Nature finance and nature-based solutions: strong language but weak financial pathways
The lack of structural corrections becomes more visible in the report’s limited approach to nature finance, which is highly susceptible to the same risk-pricing challenges highlighted above.
The report recognises that nature degradation magnifies systemic risk and that financing nature-based solutions (NbS) is central to adaptation, food system resilience, and emissions reduction. In financial terms, however, NbS are treated as a thematic add-on rather than a structural investment category. Despite acknowledging that nature investment in developing countries needs to grow to USD 250 billion annually by 2030 and USD 350 billion by 2035, the report does not suggest a quantified pathway for nature finance within the 1.3T architecture. More importantly, given the report’s emphasis on systemic shifts—highlighting the role of information sharing through various networks and reporting standards—it is surprising that it does not mention the efforts of the Taskforce on Nature-Related Financial Disclosures and the urgency to integrate nature-related financial risks into the cost of capital discussions.

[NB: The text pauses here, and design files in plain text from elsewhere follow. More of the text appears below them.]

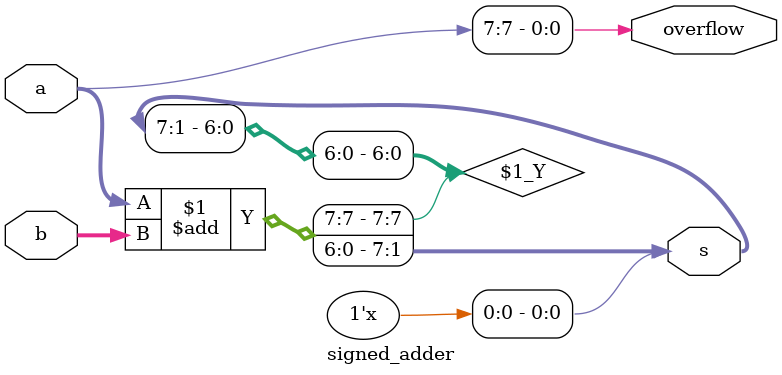
<source format=v>

module signed_adder(input [7:0] a,
    input [7:0] b,
    output [7:0] s,
    output overflow
); 

// The numbers a and b are added to the output s. 
// assign the occurence of the signed overflow of a and b to the output overflow.
// a signed overflow occurs if the most significant bits of a and b are low and the most significant bit of s is high
// a signed overflow may also occur if the most significant bits of a and b are high and the most significant bit of s is low


wire overflow;

assign overflow = {b[7], a[7]};

assign s = {a[7:0] + b[7:0], overflow[7]};

endmodule

</source>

Political feasibility versus financial necessity
A deeper reading of the Roadmap suggests a tension between political feasibility (what countries may agree to) and financial necessity (what the climate economy system may need). This is most evident in the treatment of global taxation proposals, including airline levies, maritime fees, wealth taxes, and financial transaction taxes, which are acknowledged but largely left to “interested countries”. Similarly, Special Drawing Rights (SDR) rechannelling is presented as a major lever; yet legal constraints within the IMF have already slowed progress, and the Roadmap does not outline a plan to resolve these structural bottlenecks.
A valuable framework, but not yet a blueprint
The Baku to Belém Roadmap to 1.3T does attempt to synthesise stakeholder inputs for a more coherent climate finance system. However, as a roadmap, its proposed financial mechanisms need refinement. While the report acknowledges nature and its economic centrality, these considerations are not structurally embedded within the framework.
For the 1.3T goal to be meaningful, the climate finance architecture must evolve from mobilising more capital to moving capital differently—away from nature-negative, fossil-dependent systems and towards regenerative, adaptive, and community-anchored economic transitions. In our guess, that is a leap the Roadmap gestures towards but does not yet deliver.
By Honey Karun, Economist, Climate and Sustainability Initiative (CSI). Views expressed are personal.
Footnotes
[1] The 30th United Nations Climate Change Conference of the Parties, held in Belém, Brazil, in November 2025.
[2] Net-Zero Banking Alliance, an initiative launched in 2021 to help global banks align their lending with the goal of achieving net-zero emissions by 2050. The alliance ceased its operations in August 2025.
[3] Special drawing rights are an international reserve asset (equivalent to the value of a basket of selected world currencies) maintained by the International Monetary Fund (IMF).